Not long ago, I was emailed a short devotion.  It spoke of an ancient Christian teacher named Pamphilus who was on trial for his life in 4th century Rome (when Christianity was illegal).  

As he dealt with the judge, Pamphilus let it slip that his home was “Jerusalem.”  The Jerusalem to which Pamphilus referred was the New Jerusalem that John and all believers in Christ look forward to seeing someday. 

Now it’s important to remember that the earthly city of Jerusalem had actually been destroyed in 70 A.D.…several hundred years before.  But the Roman judge (who had no knowledge whatsoever of a city by the name Jerusalem) nearly drove himself crazy trying to figure out where this new, rebellious Christian settlement was located.  

The main purpose of this devotion was to remind us to be clear in our speech, especially when dealing with those people who are outside the faith.  The lesson was that the witness of Pamphilus was ineffective, because he was using words that didn’t communicate anything to his listeners… listeners who didn’t have a background in the language of the faith.  And the point intended by the devotion’s author is well-taken.  We do need to be sensitive to the training (or lack thereof) of those people who are first hearing the Good News of Jesus Christ (especially in a day and age when more and more people are growing up without any knowledge of the Bible—at all).  But I have a different point to make with this story.  

How often do we Christians, ourselves, get lost in our own language.  Whether it’s speech about forgiveness from sins… or talk of “righteousness”… or even chatting about “God’s plan” and “Heaven…” are we really sure what we mean?  When I read this story about Pamphilus and the Roman judge, my first impulse was to laugh.  I thought, That silly judge... walking around thinking that New Jerusalem is a real city.  

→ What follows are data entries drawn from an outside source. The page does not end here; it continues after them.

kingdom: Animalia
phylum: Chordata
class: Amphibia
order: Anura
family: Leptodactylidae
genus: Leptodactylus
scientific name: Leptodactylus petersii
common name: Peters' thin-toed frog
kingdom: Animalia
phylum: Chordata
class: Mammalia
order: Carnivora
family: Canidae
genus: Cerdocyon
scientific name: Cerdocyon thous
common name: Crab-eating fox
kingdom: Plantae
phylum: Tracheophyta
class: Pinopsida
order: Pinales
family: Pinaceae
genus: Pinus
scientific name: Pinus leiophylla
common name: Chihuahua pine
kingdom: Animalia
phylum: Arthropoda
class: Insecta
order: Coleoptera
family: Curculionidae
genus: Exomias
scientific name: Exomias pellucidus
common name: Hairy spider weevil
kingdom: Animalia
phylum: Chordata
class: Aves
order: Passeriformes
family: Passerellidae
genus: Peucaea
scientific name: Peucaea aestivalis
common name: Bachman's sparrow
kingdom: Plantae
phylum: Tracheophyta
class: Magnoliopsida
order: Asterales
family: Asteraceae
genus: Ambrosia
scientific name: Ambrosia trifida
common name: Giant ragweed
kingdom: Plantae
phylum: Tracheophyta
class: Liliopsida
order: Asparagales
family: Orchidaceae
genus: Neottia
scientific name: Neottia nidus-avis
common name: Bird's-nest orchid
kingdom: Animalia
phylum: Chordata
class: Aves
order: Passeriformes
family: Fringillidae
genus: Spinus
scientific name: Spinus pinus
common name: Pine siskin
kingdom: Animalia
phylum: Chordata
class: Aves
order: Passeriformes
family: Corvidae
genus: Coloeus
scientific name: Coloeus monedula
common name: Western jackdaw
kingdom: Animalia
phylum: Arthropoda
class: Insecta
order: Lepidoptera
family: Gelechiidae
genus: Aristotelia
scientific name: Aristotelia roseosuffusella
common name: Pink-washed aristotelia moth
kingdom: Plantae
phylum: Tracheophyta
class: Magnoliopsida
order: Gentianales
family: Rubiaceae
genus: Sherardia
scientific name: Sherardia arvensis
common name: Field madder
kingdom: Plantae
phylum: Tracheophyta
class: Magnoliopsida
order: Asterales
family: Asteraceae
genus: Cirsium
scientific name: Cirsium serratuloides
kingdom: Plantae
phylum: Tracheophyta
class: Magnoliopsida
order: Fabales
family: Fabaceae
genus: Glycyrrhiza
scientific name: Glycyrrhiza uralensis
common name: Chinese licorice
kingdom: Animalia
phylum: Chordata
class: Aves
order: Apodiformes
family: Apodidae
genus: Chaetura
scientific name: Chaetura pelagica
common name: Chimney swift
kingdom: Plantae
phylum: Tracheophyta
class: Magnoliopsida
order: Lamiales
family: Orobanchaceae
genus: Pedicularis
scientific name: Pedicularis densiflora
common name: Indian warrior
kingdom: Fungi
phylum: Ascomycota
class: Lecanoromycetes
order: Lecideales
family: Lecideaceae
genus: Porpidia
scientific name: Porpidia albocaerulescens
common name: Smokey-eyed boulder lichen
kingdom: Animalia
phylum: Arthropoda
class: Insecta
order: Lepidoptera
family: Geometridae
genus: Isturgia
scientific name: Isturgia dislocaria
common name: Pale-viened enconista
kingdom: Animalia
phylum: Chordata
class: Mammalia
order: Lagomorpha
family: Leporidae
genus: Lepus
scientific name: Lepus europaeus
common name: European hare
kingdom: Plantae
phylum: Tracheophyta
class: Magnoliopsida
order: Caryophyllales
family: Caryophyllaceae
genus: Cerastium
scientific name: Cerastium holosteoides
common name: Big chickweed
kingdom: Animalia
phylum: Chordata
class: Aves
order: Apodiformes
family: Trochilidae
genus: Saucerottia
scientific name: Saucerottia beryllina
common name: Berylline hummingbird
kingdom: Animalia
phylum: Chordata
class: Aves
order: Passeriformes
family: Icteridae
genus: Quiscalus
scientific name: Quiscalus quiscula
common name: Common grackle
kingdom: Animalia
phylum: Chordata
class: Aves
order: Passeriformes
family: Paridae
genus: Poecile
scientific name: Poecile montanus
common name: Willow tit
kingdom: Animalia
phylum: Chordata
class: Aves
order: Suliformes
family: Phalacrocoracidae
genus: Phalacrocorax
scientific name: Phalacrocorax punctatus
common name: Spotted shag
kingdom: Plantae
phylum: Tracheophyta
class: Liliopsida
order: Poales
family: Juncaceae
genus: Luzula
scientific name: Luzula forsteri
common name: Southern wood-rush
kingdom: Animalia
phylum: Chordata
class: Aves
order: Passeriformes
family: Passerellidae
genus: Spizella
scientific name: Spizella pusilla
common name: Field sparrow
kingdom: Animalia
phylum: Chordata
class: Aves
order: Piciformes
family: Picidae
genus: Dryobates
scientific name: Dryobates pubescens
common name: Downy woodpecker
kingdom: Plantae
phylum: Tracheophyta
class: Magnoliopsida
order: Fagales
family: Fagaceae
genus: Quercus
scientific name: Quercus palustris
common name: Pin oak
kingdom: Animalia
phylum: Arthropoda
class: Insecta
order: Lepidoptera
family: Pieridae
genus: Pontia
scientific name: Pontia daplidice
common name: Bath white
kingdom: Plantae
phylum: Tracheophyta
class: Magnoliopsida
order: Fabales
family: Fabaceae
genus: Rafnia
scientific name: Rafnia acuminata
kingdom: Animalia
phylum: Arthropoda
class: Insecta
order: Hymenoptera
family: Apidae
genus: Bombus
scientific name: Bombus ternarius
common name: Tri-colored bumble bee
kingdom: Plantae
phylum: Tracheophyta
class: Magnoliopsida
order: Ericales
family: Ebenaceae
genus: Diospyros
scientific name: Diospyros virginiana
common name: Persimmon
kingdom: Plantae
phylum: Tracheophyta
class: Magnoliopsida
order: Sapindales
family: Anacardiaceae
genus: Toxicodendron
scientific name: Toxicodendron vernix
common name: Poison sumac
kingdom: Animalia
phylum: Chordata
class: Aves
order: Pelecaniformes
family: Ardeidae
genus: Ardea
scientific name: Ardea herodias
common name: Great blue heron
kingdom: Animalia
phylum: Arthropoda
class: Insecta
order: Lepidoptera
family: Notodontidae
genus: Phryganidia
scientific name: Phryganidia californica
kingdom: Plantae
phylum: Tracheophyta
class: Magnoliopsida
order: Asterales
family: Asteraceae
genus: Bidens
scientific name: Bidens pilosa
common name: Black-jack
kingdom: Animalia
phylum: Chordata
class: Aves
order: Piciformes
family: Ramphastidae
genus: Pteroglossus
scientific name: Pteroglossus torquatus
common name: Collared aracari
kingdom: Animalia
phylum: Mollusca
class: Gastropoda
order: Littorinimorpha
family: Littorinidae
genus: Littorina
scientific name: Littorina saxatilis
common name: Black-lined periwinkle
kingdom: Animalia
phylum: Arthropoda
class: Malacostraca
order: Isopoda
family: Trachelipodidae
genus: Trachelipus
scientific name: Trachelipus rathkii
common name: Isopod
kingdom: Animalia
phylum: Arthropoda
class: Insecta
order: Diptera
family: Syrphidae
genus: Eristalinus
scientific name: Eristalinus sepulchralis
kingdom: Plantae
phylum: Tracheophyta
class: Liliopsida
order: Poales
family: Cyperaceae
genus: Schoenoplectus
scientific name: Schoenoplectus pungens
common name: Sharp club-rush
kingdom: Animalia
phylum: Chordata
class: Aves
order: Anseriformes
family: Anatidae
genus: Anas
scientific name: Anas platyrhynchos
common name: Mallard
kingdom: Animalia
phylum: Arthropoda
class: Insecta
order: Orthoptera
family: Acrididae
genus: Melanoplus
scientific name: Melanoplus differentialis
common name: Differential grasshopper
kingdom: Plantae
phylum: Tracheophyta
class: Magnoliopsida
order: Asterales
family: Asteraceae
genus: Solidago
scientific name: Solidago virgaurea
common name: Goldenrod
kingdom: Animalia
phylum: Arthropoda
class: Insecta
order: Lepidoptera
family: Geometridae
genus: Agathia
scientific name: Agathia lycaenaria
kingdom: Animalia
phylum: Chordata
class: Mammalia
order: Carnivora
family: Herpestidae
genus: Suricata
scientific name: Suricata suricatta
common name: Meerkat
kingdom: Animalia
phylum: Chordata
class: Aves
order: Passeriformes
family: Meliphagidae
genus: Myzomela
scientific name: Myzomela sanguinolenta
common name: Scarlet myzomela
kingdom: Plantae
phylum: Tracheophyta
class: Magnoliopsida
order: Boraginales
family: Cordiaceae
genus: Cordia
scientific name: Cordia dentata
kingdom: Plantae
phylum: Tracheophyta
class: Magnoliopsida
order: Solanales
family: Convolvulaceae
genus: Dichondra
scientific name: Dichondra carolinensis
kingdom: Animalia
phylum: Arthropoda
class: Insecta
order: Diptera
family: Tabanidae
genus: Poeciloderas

Then the absurdity of that thought hit me like a two-by-four between the eyes.  Oh, man!  It actually IS a real city!  Maybe Pamphilus’ mistake wasn’t leading the judge on a wild goose chase looking for a real city; maybe his mistake was in failing to present  just how real a city it is! 

 Everybody knows Christians as Bible readers (and perhaps as Bible-thumpers).  Even some people who disagree with us still call us People of the Book.  But the Season of Lent (coming this month!) reminds us that we are not people of just any old book.  We’re talking about the Word of God!  Bible stories are not just stories.  They are the story… of God’s activity in human history! 

And as we continue with our own walk to the cross this Lenten Season, we are called to remember just who it is that walks with us.  We called to remember just who it is that really (that is, in real life) took that walk first… Who really lived and breathed and died and rose…  Who really saved us… And Who really is coming back for us…  Amen.